Format the text read from the records below as a numbered list, one line per item, skipping blank lines. Leave the pictures out of your answer.
--- START ---
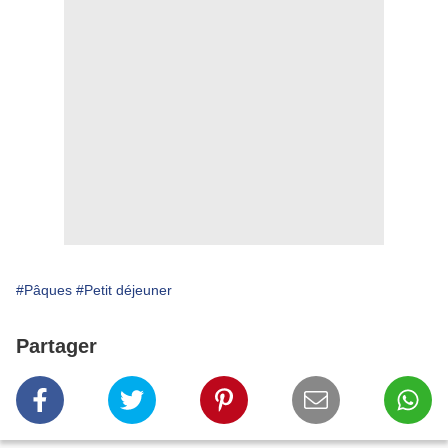
#Pâques
#Petit déjeuner
Partager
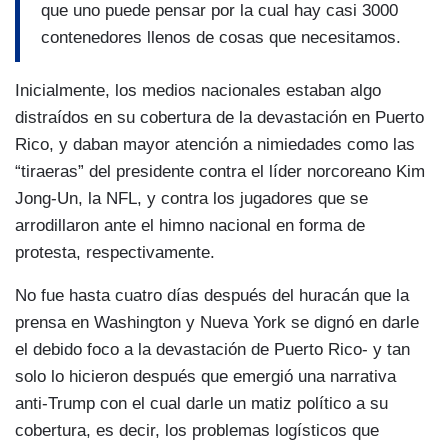
que uno puede pensar por la cual hay casi 3000
contenedores llenos de cosas que necesitamos.
Inicialmente, los medios nacionales estaban algo
distraídos en su cobertura de la devastación en Puerto
Rico, y daban mayor atención a nimiedades como las
“tiraeras” del presidente contra el líder norcoreano Kim
Jong-Un, la NFL, y contra los jugadores que se
arrodillaron ante el himno nacional en forma de
protesta, respectivamente.
No fue hasta cuatro días después del huracán que la
prensa en Washington y Nueva York se dignó en darle
el debido foco a la devastación de Puerto Rico- y tan
solo lo hicieron después que emergió una narrativa
anti-Trump con el cual darle un matiz político a su
cobertura, es decir, los problemas logísticos que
--- END ---
--- Solved exercise ---
1. #Pâques
2. #Petit déjeuner
3. Partager
4. que uno puede pensar por la cual hay casi 3000
5. contenedores llenos de cosas que necesitamos.
6. Inicialmente, los medios nacionales estaban algo
7. distraídos en su cobertura de la devastación en Puerto
8. Rico, y daban mayor atención a nimiedades como las
9. “tiraeras” del presidente contra el líder norcoreano Kim
10. Jong-Un, la NFL, y contra los jugadores que se
11. arrodillaron ante el himno nacional en forma de
12. protesta, respectivamente.
13. No fue hasta cuatro días después del huracán que la
14. prensa en Washington y Nueva York se dignó en darle
15. el debido foco a la devastación de Puerto Rico- y tan
16. solo lo hicieron después que emergió una narrativa
17. anti-Trump con el cual darle un matiz político a su
18. cobertura, es decir, los problemas logísticos que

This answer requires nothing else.